:: Input for this task
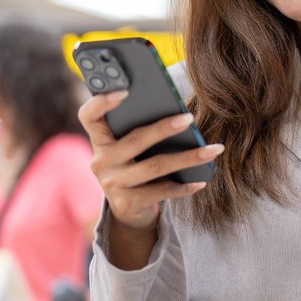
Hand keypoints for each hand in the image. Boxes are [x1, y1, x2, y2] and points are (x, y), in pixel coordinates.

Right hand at [79, 91, 221, 269]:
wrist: (129, 209)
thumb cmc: (136, 166)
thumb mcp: (132, 148)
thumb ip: (141, 129)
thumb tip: (180, 114)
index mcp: (100, 140)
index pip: (88, 116)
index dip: (101, 103)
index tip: (125, 91)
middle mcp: (101, 161)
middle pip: (134, 141)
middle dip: (164, 128)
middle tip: (189, 119)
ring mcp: (112, 184)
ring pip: (155, 166)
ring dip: (187, 158)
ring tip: (213, 150)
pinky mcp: (126, 203)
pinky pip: (161, 191)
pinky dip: (184, 186)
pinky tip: (201, 180)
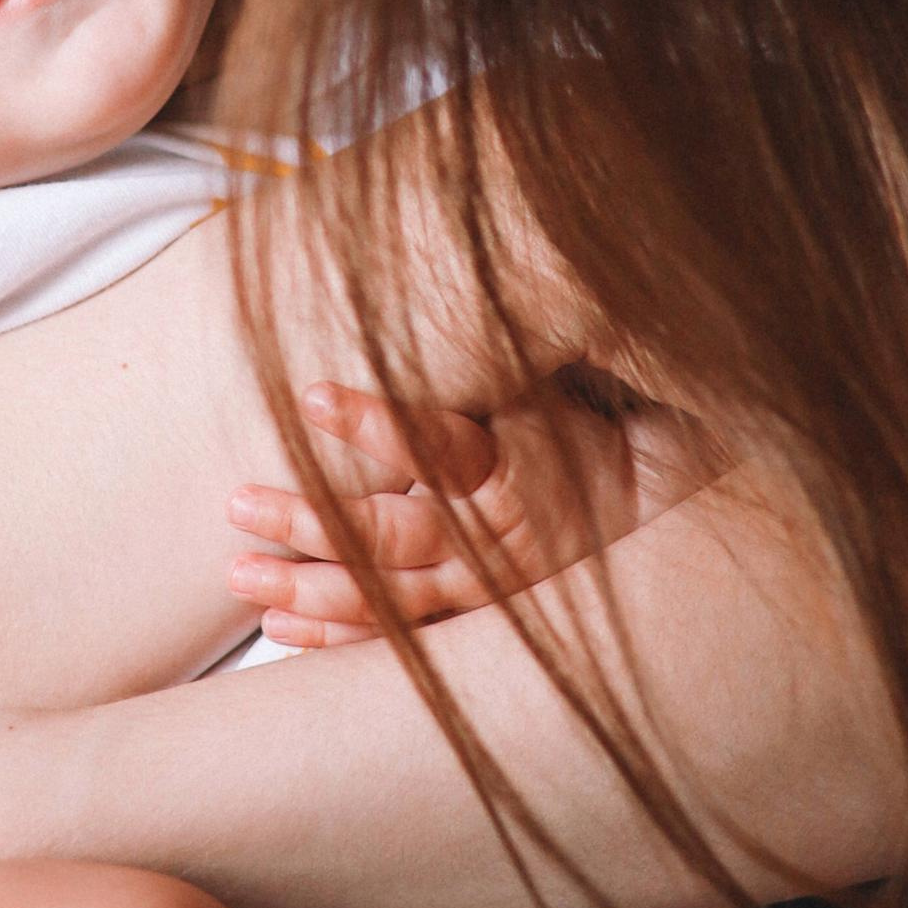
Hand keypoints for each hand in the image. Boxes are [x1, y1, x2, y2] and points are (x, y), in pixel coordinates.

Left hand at [227, 383, 721, 650]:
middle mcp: (507, 538)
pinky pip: (406, 644)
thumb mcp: (559, 385)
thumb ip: (502, 350)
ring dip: (310, 588)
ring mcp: (494, 592)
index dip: (376, 424)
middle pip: (398, 536)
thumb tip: (458, 263)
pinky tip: (281, 629)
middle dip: (314, 521)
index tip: (309, 397)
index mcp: (525, 467)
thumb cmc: (597, 435)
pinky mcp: (484, 627)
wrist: (670, 526)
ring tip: (240, 573)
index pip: (443, 446)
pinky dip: (342, 640)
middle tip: (237, 502)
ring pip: (392, 598)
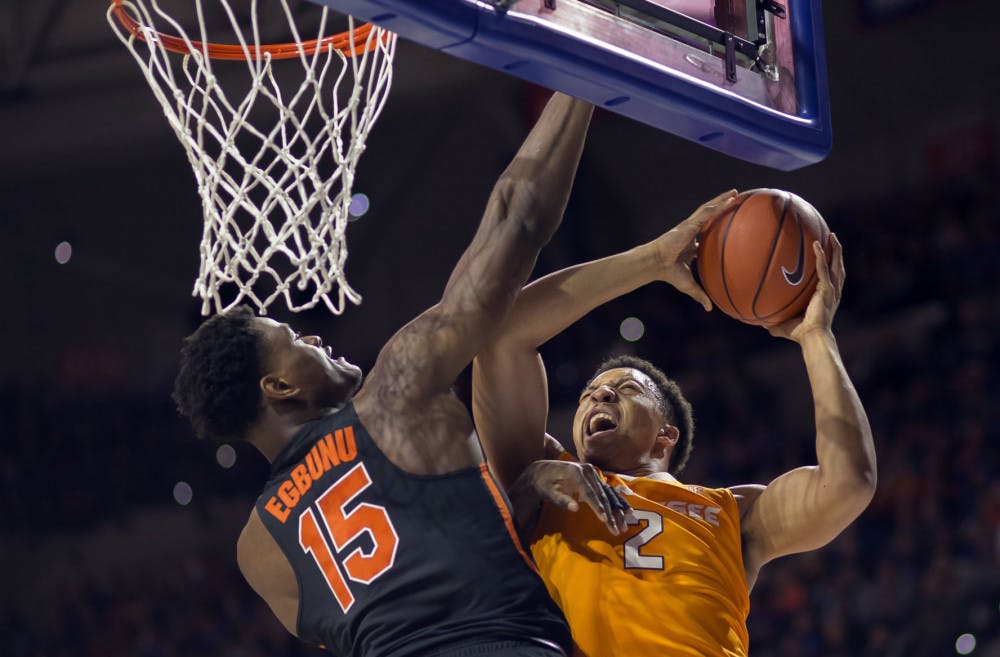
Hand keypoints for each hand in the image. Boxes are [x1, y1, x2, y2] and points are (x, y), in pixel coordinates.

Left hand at [520, 460, 631, 534]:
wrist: (543, 470)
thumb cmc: (544, 483)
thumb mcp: (548, 492)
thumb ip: (561, 500)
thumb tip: (575, 508)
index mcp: (577, 473)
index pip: (589, 493)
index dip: (597, 507)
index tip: (604, 520)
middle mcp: (588, 471)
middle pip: (602, 495)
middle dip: (610, 514)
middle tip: (616, 530)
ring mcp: (593, 473)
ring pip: (607, 494)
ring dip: (617, 510)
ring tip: (624, 525)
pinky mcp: (595, 478)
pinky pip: (607, 492)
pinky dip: (617, 503)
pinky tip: (627, 512)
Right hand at [649, 190, 737, 310]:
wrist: (656, 264)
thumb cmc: (669, 273)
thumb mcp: (688, 285)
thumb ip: (700, 294)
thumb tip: (710, 309)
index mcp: (692, 245)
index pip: (707, 233)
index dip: (717, 228)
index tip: (728, 225)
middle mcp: (692, 233)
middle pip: (710, 217)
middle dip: (721, 208)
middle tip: (735, 200)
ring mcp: (690, 227)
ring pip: (709, 210)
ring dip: (722, 200)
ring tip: (734, 193)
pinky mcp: (688, 225)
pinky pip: (706, 213)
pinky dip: (717, 206)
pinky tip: (729, 199)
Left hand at [769, 233, 843, 341]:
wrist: (812, 337)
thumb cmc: (800, 334)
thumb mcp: (784, 325)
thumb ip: (774, 323)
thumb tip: (761, 324)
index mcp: (825, 297)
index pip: (830, 278)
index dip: (830, 266)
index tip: (826, 255)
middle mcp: (832, 292)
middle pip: (837, 267)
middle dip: (836, 253)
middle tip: (832, 238)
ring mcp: (831, 290)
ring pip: (835, 265)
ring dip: (834, 250)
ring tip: (831, 236)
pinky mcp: (827, 290)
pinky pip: (823, 269)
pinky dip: (821, 256)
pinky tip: (816, 245)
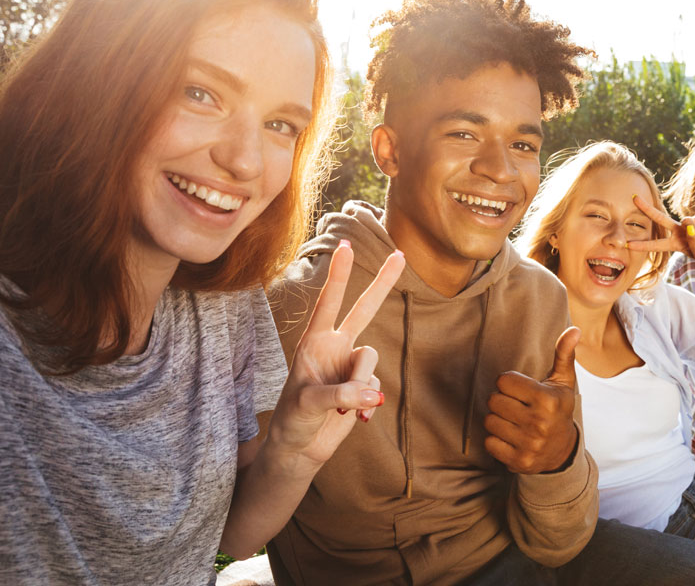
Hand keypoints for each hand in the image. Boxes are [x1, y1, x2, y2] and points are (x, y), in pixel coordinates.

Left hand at [266, 241, 404, 468]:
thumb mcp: (308, 404)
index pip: (329, 303)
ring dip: (363, 386)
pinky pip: (377, 387)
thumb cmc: (293, 420)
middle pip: (364, 309)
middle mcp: (335, 348)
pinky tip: (358, 419)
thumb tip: (372, 394)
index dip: (340, 275)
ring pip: (372, 360)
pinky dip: (369, 405)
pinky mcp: (364, 387)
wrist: (300, 448)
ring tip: (345, 409)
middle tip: (400, 254)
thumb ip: (340, 394)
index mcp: (314, 342)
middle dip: (383, 283)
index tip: (347, 246)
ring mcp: (351, 367)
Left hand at [484, 327, 580, 473]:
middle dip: (501, 401)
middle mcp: (538, 422)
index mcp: (547, 399)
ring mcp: (528, 444)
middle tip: (516, 406)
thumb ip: (564, 354)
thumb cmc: (558, 409)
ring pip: (489, 421)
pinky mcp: (518, 461)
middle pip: (493, 400)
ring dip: (497, 420)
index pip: (503, 381)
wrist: (562, 452)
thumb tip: (574, 330)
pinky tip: (511, 437)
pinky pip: (489, 442)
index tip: (521, 390)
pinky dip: (496, 440)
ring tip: (513, 421)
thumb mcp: (563, 382)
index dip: (509, 383)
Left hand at [626, 196, 694, 273]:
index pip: (656, 244)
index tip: (627, 244)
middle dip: (647, 209)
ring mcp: (690, 223)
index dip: (642, 245)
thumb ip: (693, 242)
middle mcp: (679, 231)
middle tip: (634, 199)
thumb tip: (688, 223)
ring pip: (687, 224)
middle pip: (660, 218)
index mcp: (675, 244)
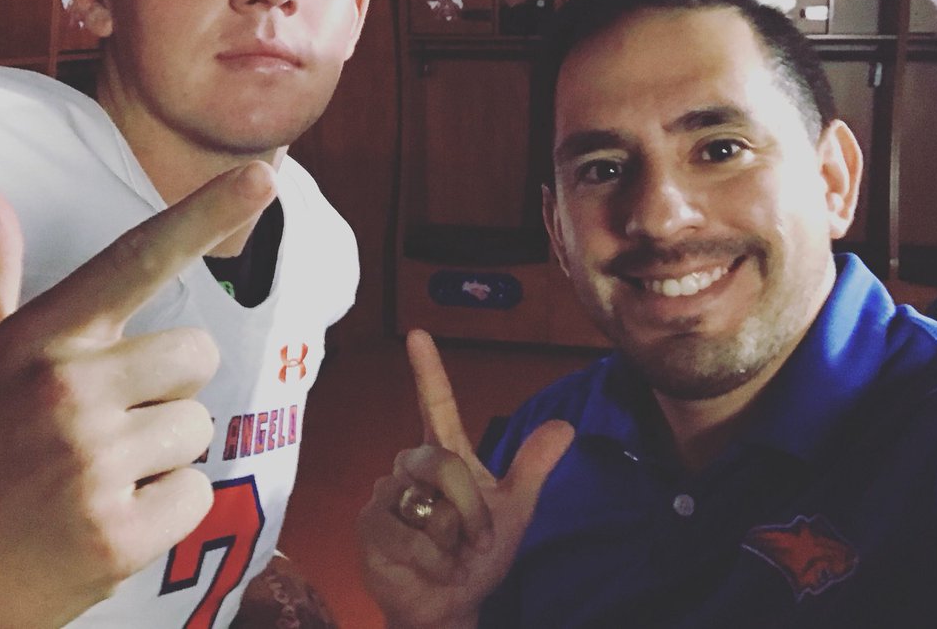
::::
• _Assigned task_
Exact copy, no pictures: reproduce every record as it stands.

• _Exercise result_
Hand keypoints for each hand in the image. Boxes are [x1, y1, x2, y2] and points are (x, y), in pixel coordinates.

Right hand at [79, 91, 221, 269]:
wrist: (129, 209)
thumb cmc: (136, 166)
thumb mcp: (132, 148)
thumb ip: (141, 129)
thumb tip: (180, 114)
index mcp: (100, 140)
index pip: (88, 116)
index dip: (101, 103)
index tip: (125, 91)
middle mcp: (101, 161)
middle pip: (134, 141)
middle dip: (164, 128)
middle tip: (189, 119)
ring mcp: (112, 184)
ring pip: (155, 166)
ring dip: (187, 158)
ring tip: (213, 150)
pinky mcp: (126, 203)
pinky pip: (161, 191)
pinky dip: (184, 186)
pinky tip: (201, 180)
Hand keypoints for each hand in the image. Boxes are [x1, y1, x2, y2] and points are (x, y), in pixel coordinates.

Left hand at [227, 383, 721, 650]:
middle mcp: (507, 538)
pinky pip: (406, 644)
thumb mcp: (559, 385)
thumb ip: (502, 350)
ring dip: (310, 588)
ring mcp: (494, 592)
index dip: (376, 424)
middle pip: (398, 536)
thumb tip: (458, 263)
pinky tip: (281, 629)
middle dip: (314, 521)
index tip: (309, 397)
index mcp: (525, 467)
thumb cmc: (597, 435)
pinky mcp: (484, 627)
wrist: (670, 526)
ring tip: (240, 573)
index pip: (443, 446)
pinky dip: (342, 640)
middle tip: (237, 502)
ring pip: (392, 598)
Hand keypoints for each hand in the image. Boxes are [x1, y1, x2, y2] and points are (x, y), in pixel coordinates.

Left hand at [520, 460, 631, 534]:
wrist: (543, 470)
thumb cmc: (544, 483)
thumb mcp: (548, 492)
thumb ip: (561, 500)
thumb tip: (575, 508)
index mcp: (577, 473)
index pip: (589, 493)
index dip: (597, 507)
index tip: (604, 520)
middle mcp: (588, 471)
middle pip: (602, 495)
middle dip: (610, 514)
middle tip: (616, 530)
ring mcp: (593, 473)
ring pip: (607, 494)
ring dip: (617, 510)
ring tip: (624, 525)
pinky mcp: (595, 478)
pinky pip: (607, 492)
pinky dip: (617, 503)
pinky tip: (627, 512)
Right hand at [649, 190, 737, 310]:
wrist: (656, 264)
thumb cmc: (669, 273)
thumb mcp: (688, 285)
thumb ip: (700, 294)
thumb tip: (710, 309)
index mcp: (692, 245)
index pip: (707, 233)
index dip: (717, 228)
index tip: (728, 225)
middle mcp: (692, 233)
middle pip: (710, 217)
middle dip: (721, 208)
middle tip: (735, 200)
ring mcp: (690, 227)
ring pip: (709, 210)
ring dip: (722, 200)
ring tip: (734, 193)
pinky mcp: (688, 225)
pinky pip: (706, 213)
pinky dip: (717, 206)
pinky tip: (729, 199)
Left hand at [769, 233, 843, 341]:
wrist: (812, 337)
thumb cmc: (800, 334)
thumb mcp: (784, 325)
thumb ip: (774, 323)
thumb tip: (761, 324)
index mcp: (825, 297)
index pip: (830, 278)
index dip: (830, 266)
index tip: (826, 255)
middle mcp: (832, 292)
middle pip: (837, 267)
middle dip: (836, 253)
middle tip: (832, 238)
ring mcp: (831, 290)
ring pip: (835, 265)
ring dip: (834, 250)
ring tip: (831, 236)
pinky mcp: (827, 290)
pinky pip: (823, 269)
pinky dip: (821, 256)
pinky tip: (816, 245)
Hand keypoints for each hand in the image. Boxes are [x1, y1, x2, y2] and points are (x, y), in pixel coordinates.

Left hand at [266, 241, 404, 468]:
thumb mcp: (308, 404)
index pip: (329, 303)
ring dip: (363, 386)
pinky pip: (377, 387)
thumb cmc: (293, 420)
middle pip: (364, 309)
middle mcp: (335, 348)
pinky tip: (358, 419)
thumb tip: (372, 394)
index dip: (340, 275)
ring pip: (372, 360)
pinky dip: (369, 405)
pinky mcp: (364, 387)
wrist: (300, 448)
ring tip: (345, 409)
middle tip: (400, 254)
thumb ip: (340, 394)
index mcp: (314, 342)
middle dip: (383, 283)
index tip: (347, 246)
ring mcp: (351, 367)
Left hand at [484, 327, 580, 473]:
middle dip: (501, 401)
middle mcp: (538, 422)
index mcp: (547, 399)
ring mcp: (528, 444)
middle tip: (516, 406)
thumb ip: (564, 354)
thumb cmc: (558, 409)
ring pip: (489, 421)
pinky mcp: (518, 461)
middle pip: (493, 400)
ring dip: (497, 420)
index pip: (503, 381)
wrist: (562, 452)
thumb tip: (574, 330)
pinky tip: (511, 437)
pinky pip: (489, 442)
index tip: (521, 390)
pinky dip: (496, 440)
ring tip: (513, 421)
thumb mcp: (563, 382)
index dip: (509, 383)
Left hand at [626, 196, 694, 273]:
index pip: (656, 244)
index tip: (627, 244)
middle dip: (647, 209)
ring mcp: (690, 223)
index dip: (642, 245)
thumb ip: (693, 242)
middle mcp: (679, 231)
middle tip: (634, 199)
thumb tip: (688, 223)
ring pip: (687, 224)
middle pip: (660, 218)
index mcp: (675, 244)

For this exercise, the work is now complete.